■ Exercise requirements ■
All lines of the listing below are to be printed again exactly.
-- Opening Marker --
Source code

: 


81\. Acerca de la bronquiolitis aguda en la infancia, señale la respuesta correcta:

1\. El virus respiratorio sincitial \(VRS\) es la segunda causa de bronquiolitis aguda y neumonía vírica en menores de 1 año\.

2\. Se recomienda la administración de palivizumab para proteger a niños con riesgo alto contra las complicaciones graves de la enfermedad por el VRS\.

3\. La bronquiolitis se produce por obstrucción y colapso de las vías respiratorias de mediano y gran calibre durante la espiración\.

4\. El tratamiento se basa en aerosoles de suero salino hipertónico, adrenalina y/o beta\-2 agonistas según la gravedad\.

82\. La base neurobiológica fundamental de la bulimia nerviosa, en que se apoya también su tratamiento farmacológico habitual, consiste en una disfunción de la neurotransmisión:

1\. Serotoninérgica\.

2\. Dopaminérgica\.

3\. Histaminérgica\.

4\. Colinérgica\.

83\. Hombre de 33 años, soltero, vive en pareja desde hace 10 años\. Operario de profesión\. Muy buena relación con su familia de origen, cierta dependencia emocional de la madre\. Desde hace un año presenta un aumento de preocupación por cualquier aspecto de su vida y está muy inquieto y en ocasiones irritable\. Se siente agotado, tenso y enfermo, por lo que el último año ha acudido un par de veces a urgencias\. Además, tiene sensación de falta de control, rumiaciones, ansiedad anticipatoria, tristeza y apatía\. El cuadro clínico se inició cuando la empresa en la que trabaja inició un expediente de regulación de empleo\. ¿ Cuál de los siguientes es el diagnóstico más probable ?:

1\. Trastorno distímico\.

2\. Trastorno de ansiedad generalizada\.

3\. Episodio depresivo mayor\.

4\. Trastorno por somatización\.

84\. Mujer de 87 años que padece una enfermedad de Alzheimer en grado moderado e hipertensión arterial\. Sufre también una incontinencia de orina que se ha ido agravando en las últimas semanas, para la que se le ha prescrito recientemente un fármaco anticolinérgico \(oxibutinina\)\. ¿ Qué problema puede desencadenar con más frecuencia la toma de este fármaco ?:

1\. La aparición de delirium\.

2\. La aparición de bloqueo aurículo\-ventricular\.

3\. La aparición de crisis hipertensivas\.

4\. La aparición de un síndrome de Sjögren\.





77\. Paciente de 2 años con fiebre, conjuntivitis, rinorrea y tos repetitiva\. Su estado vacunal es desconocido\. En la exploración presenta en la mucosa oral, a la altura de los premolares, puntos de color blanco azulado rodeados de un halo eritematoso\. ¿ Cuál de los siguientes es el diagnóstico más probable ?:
-- Closing Marker --
■ Output for this task ■
Source code

: 


81\. Acerca de la bronquiolitis aguda en la infancia, señale la respuesta correcta:

1\. El virus respiratorio sincitial \(VRS\) es la segunda causa de bronquiolitis aguda y neumonía vírica en menores de 1 año\.

2\. Se recomienda la administración de palivizumab para proteger a niños con riesgo alto contra las complicaciones graves de la enfermedad por el VRS\.

3\. La bronquiolitis se produce por obstrucción y colapso de las vías respiratorias de mediano y gran calibre durante la espiración\.

4\. El tratamiento se basa en aerosoles de suero salino hipertónico, adrenalina y/o beta\-2 agonistas según la gravedad\.

82\. La base neurobiológica fundamental de la bulimia nerviosa, en que se apoya también su tratamiento farmacológico habitual, consiste en una disfunción de la neurotransmisión:

1\. Serotoninérgica\.

2\. Dopaminérgica\.

3\. Histaminérgica\.

4\. Colinérgica\.

83\. Hombre de 33 años, soltero, vive en pareja desde hace 10 años\. Operario de profesión\. Muy buena relación con su familia de origen, cierta dependencia emocional de la madre\. Desde hace un año presenta un aumento de preocupación por cualquier aspecto de su vida y está muy inquieto y en ocasiones irritable\. Se siente agotado, tenso y enfermo, por lo que el último año ha acudido un par de veces a urgencias\. Además, tiene sensación de falta de control, rumiaciones, ansiedad anticipatoria, tristeza y apatía\. El cuadro clínico se inició cuando la empresa en la que trabaja inició un expediente de regulación de empleo\. ¿ Cuál de los siguientes es el diagnóstico más probable ?:

1\. Trastorno distímico\.

2\. Trastorno de ansiedad generalizada\.

3\. Episodio depresivo mayor\.

4\. Trastorno por somatización\.

84\. Mujer de 87 años que padece una enfermedad de Alzheimer en grado moderado e hipertensión arterial\. Sufre también una incontinencia de orina que se ha ido agravando en las últimas semanas, para la que se le ha prescrito recientemente un fármaco anticolinérgico \(oxibutinina\)\. ¿ Qué problema puede desencadenar con más frecuencia la toma de este fármaco ?:

1\. La aparición de delirium\.

2\. La aparición de bloqueo aurículo\-ventricular\.

3\. La aparición de crisis hipertensivas\.

4\. La aparición de un síndrome de Sjögren\.





77\. Paciente de 2 años con fiebre, conjuntivitis, rinorrea y tos repetitiva\. Su estado vacunal es desconocido\. En la exploración presenta en la mucosa oral, a la altura de los premolares, puntos de color blanco azulado rodeados de un halo eritematoso\. ¿ Cuál de los siguientes es el diagnóstico más probable ?:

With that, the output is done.